If we follow Jesus example he denied himself all the way to the cross then we can not adopt the philosophy of this mom. What if Jesus had said, "I am going to spend my time on earth making myself happy. So what if it means that sinners will not have a chance to accept me and will be doomed to spend eternity in hell." Really what the "Happy mom, happy baby" philosophy says is I am going to live for myself and to please myself. That is my goal in life and my child better be happy with that-- if not then that is not my problem. If it hurts my child then so what after all life is about pleasing myself. That is selfishness which is clearly sin.
Life is not about me. My role as a mom is not about me. My role as wife is not about me. My role as a woman is not about me. Everything that I do is not about me-- all of it is and should be about bringing glory and honor to my Lord and Savior. So in actuality it is all about Jesus. I have this short time here on this earth to glorify Him and to impact this world for him. There will be different seasons of my life where the task of bringing Him glory will require different things of me. Right now that means being home full time with my children, homeschooling them, and supporting my husbands he builds a business. If I stopped to think about me I would be ineffective in these roles.
Jesus says in Luke 9:23 "If anyone would come after me, he must deny himself and take up his cross daily and follow me." Scripture does not say for me to please myself. Scripture clearly tells me to deny myself and take up the cross He has given to me. So in my life right now it means to deny myself and serve my family. When I was not yet married I was to deny myself and serve the Lord in other ways. When my children are grown I will still deny myself and serve my husband, but there will likely be others I will serve. There will never be a time when I live only to please myself. The Lord does not want our lip service, he wants our hearts. He knows that if we focus too much on ourselves that we will not give our whole heart and life to him. So he tells us to deny ourselves and follow his plan.
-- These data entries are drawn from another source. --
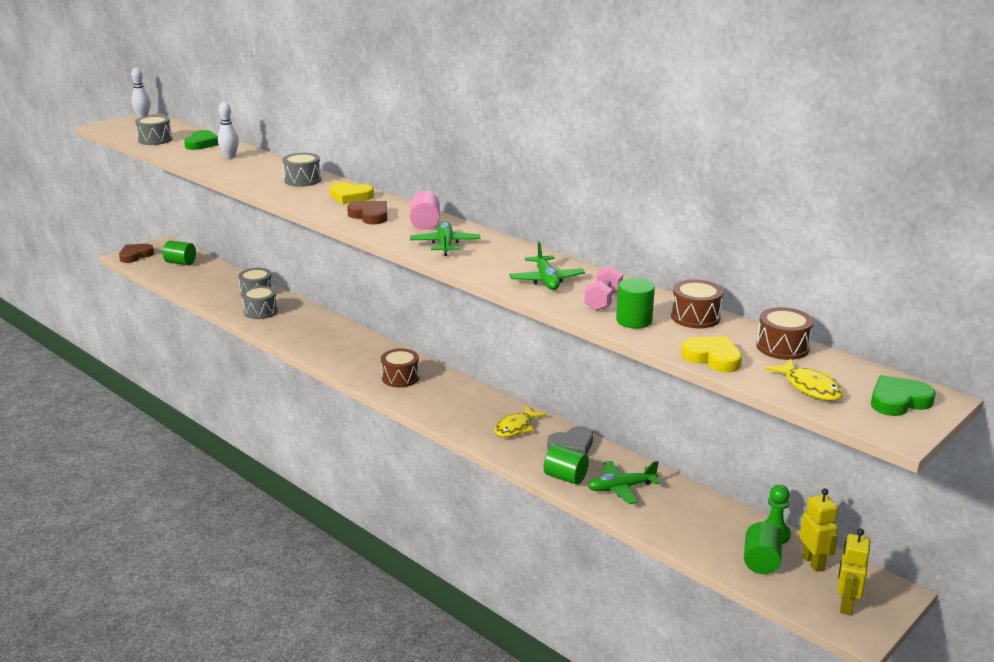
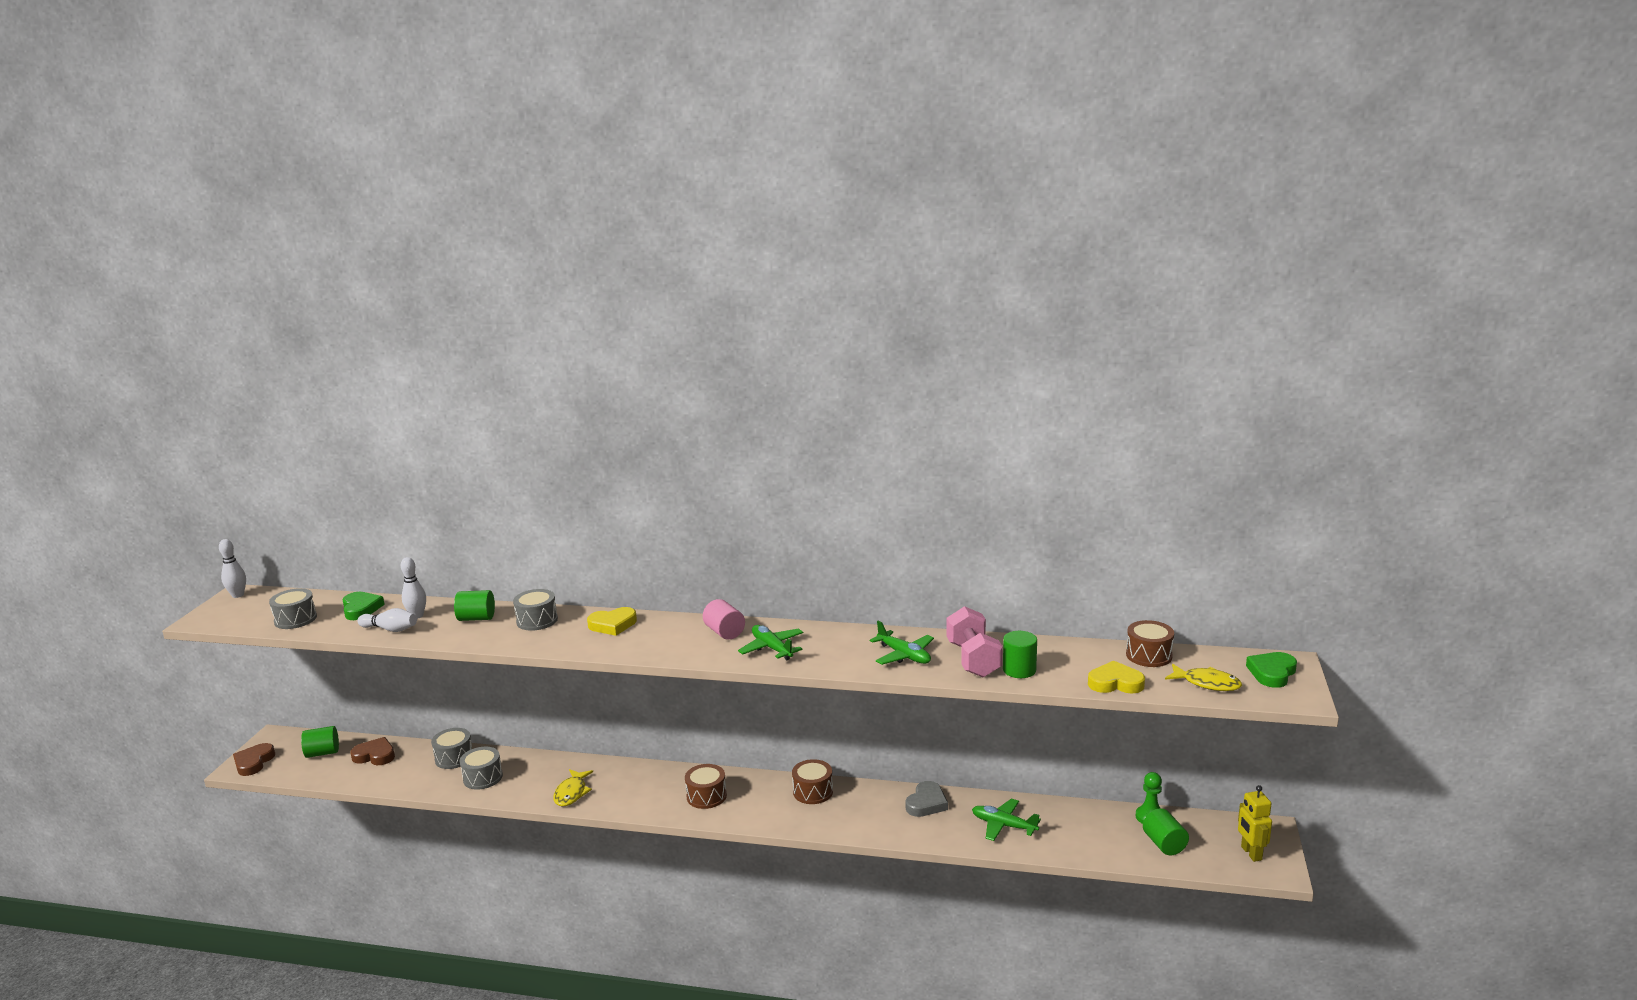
camera: 30 degrees left, 5 degrees down
(202, 160) = (390, 629): none -> white bowling pin
(370, 216) = (660, 640): brown heart -> brown heart (375, 755)
(516, 428) = (863, 805): yellow fish -> yellow fish (572, 793)
(565, 477) = (951, 834): green cylinder -> green cylinder (476, 618)
(603, 301) = (973, 660): pink dumbbell -> pink dumbbell, size x1.57
(621, 488) = (1003, 825): green plane -> green plane turned 75 degrees clockwise
(695, 317) = (1058, 650): brown drum -> brown drum (813, 792)
(813, 562) = (1198, 828): yellow robot -> none

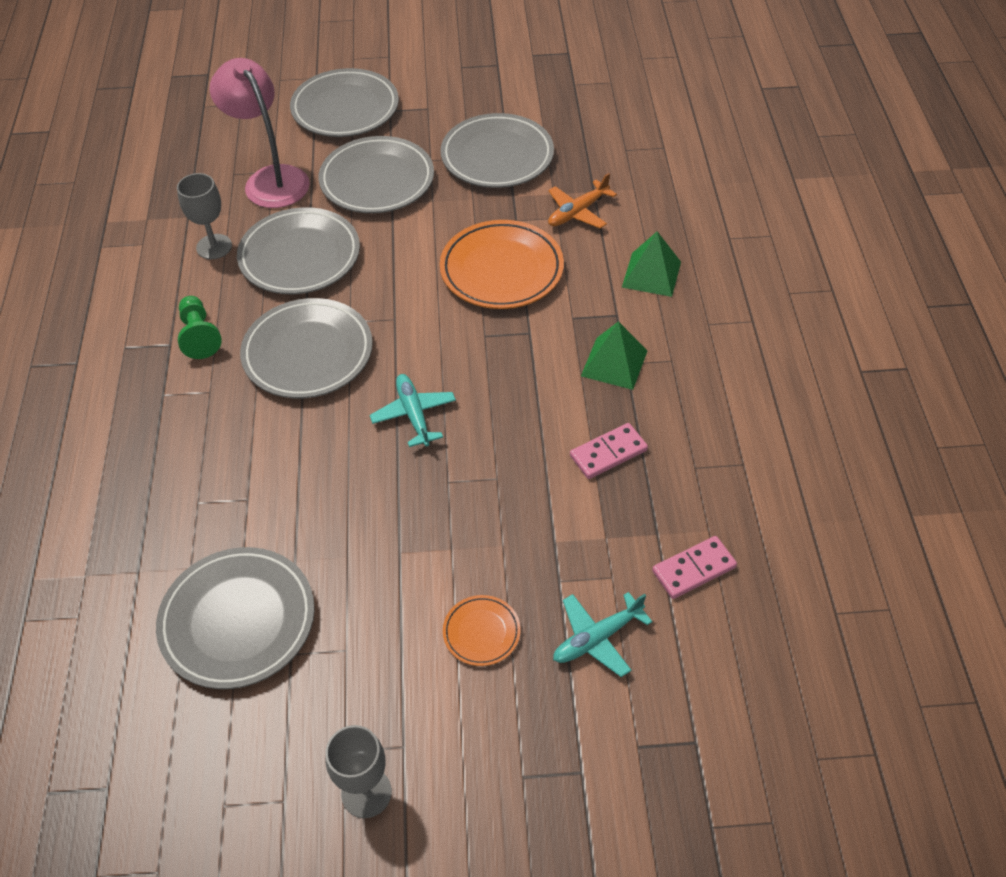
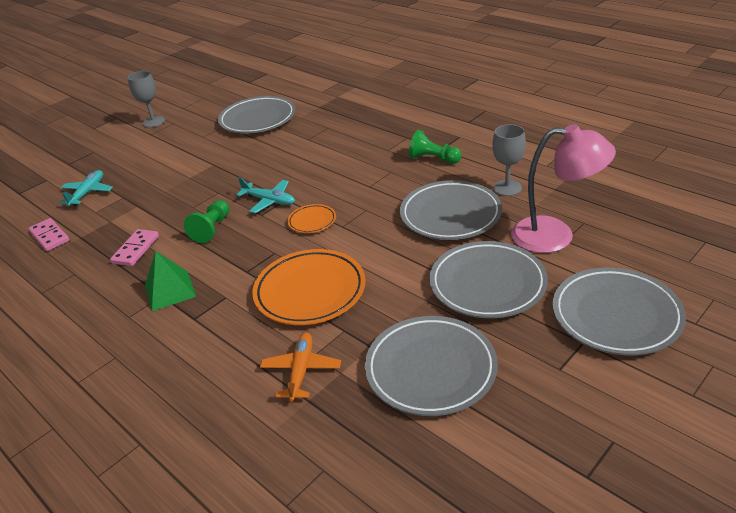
camera: 140 degrees right, 15 degrees down
(308, 353) = (365, 186): grey plate -> none
(481, 632) = (147, 167): orange plate -> orange plate (312, 221)
(509, 419) = (212, 229): none -> green pawn
(651, 274) = (190, 363): green pyramid -> none
(693, 569) = (50, 236): pink domino -> pink domino turned 60 degrees counterclockwise

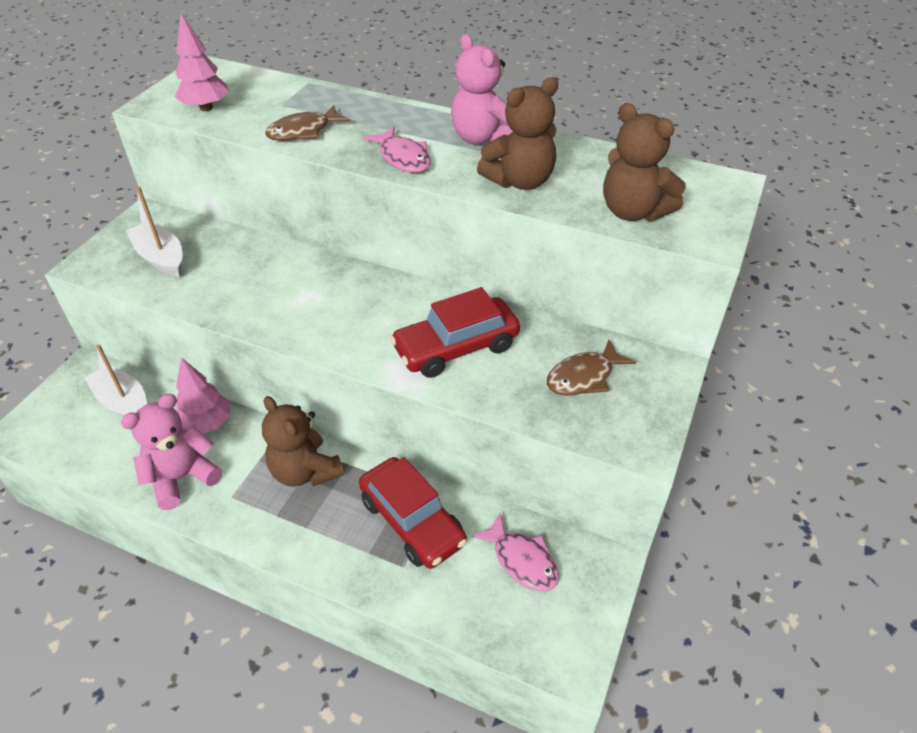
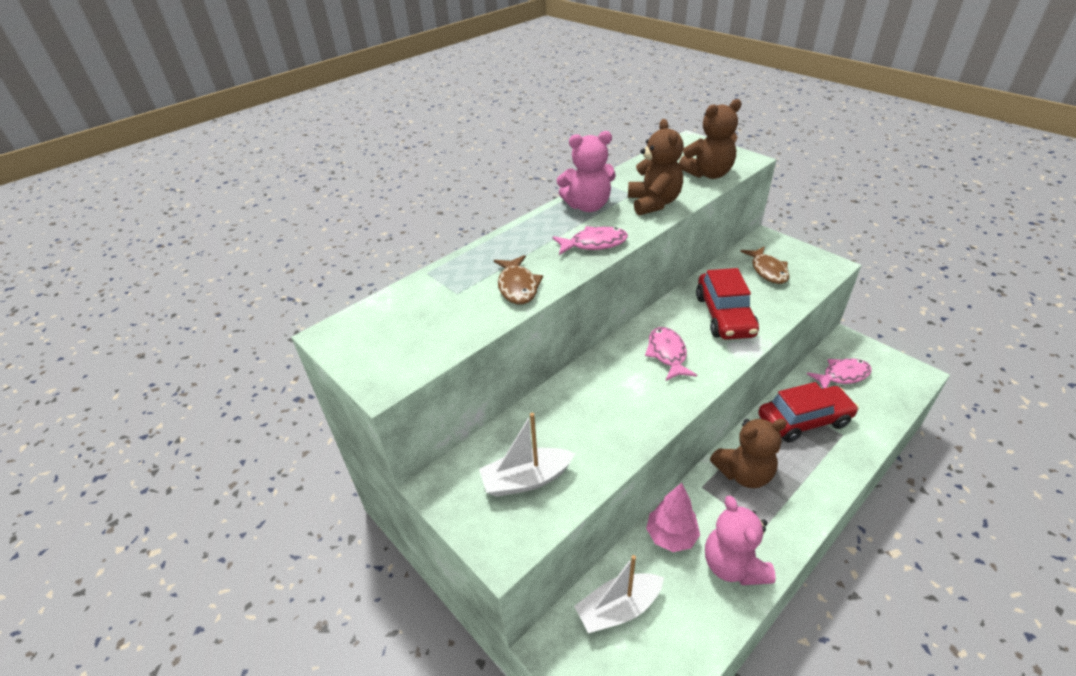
camera: 65 degrees left, 5 degrees down
(206, 108) = (424, 341): pink tree -> none
(362, 312) = (667, 354): none -> pink fish

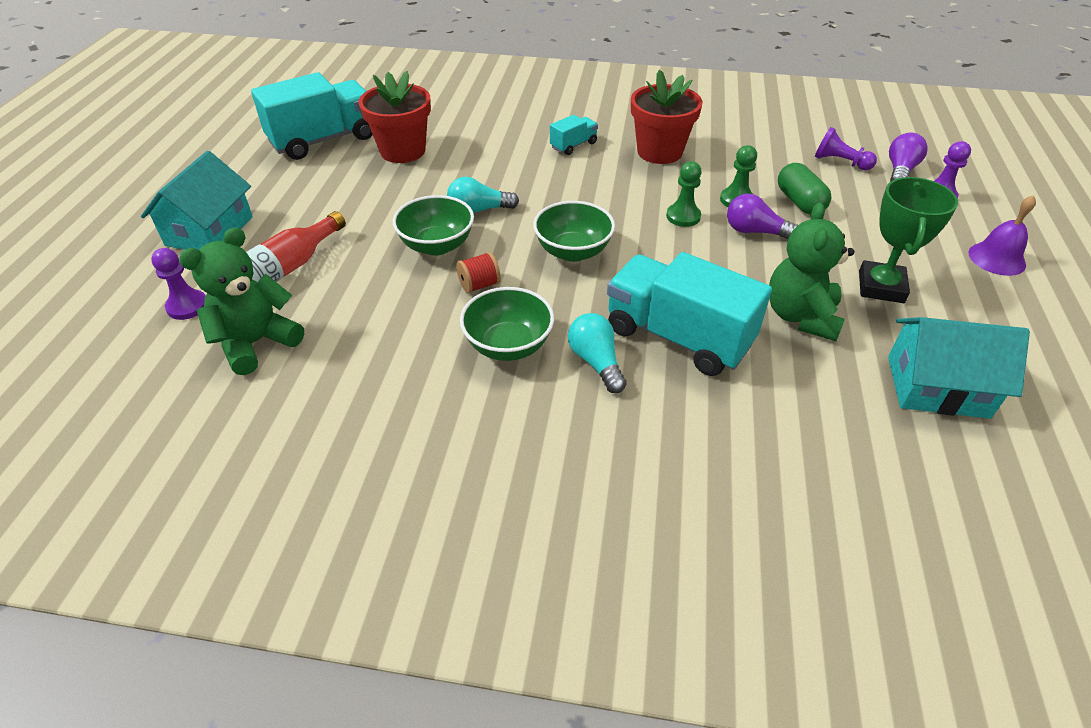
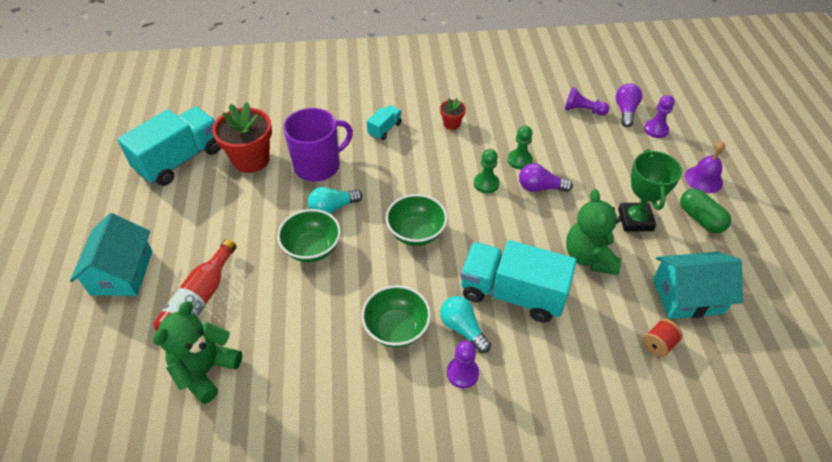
camera: 15 degrees left, 5 degrees up
(187, 306) = (135, 349): purple pawn -> purple pawn (462, 373)
(478, 168) = (318, 166): none -> purple mug
(479, 285) = (357, 279): red spool -> red spool (658, 344)
(659, 152) = (451, 124): red flower pot -> red flower pot, size x0.49
(799, 202) = (564, 154): green capsule -> green capsule (700, 218)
As a disclaimer I am not saying that it is never God's plan for a woman to work outside her home. That is not my judgement call to make and I did work outside my home for quite a while. Talk to the Lord and follow his plan for you concerning this matter. I am also not saying that a woman should not have a break either. What I am saying is that the me-time is often taken to extreme in both directions. One side says that a mother should never get a break at all. The other side involves continual indulgences that are taken at the expense of the family-- not just monetary expense either (physical, emotional, etc). It is the heart attitude. If you are working outside the home or taking the me time because you feel you are entitled to it or you deserve it then likely your life is about you instead of to glorify the Lord. However, on the other hand you have worn yourself out in service for the King and you need to recharge your batteries to serve more and better than your heart is in the right place. Take some time today to ask yourself who or what life is about. If your answer is anything other than to glorify the Lord that your motives are out of line and you need to ask the Lord to reallign your priorities. It is not about me. IT IS ABOUT HIM!!!!!!